* DATA SEGMENT:
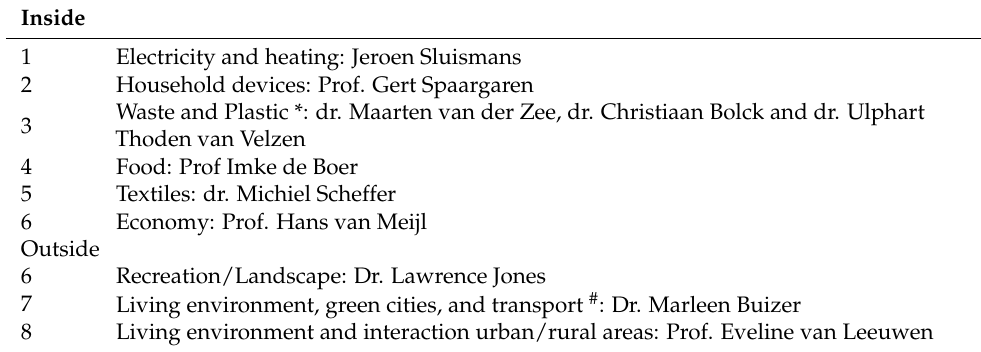
Table 1. Elements of the circular household and interviewed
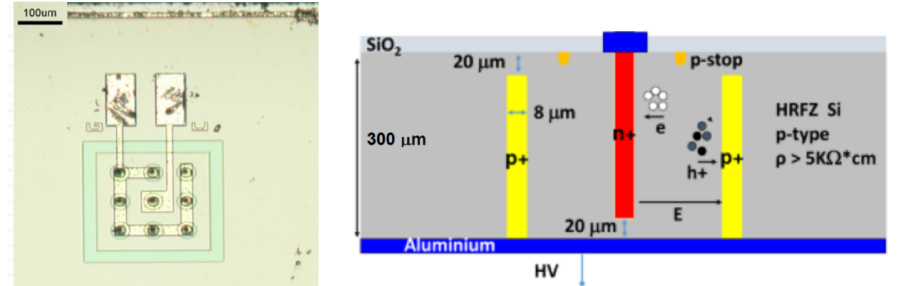
Figure 1. Schematic view from top of a single cell structure ( left ). Cross section of a single cell structure ( right ) [4].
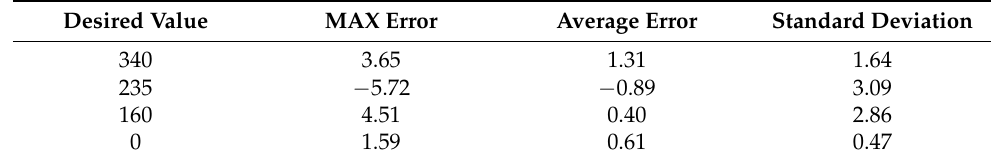
Table 4. Error analysis of heading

* WHAT IS NEEDED:
Word for word, return the material above, but drop the pictures.

* EXERCISE SOLUTION:
Table 1. Elements of the circular household and interviewed
Figure 1. Schematic view from top of a single cell structure ( left ). Cross section of a single cell structure ( right ) [4].
Table 4. Error analysis of heading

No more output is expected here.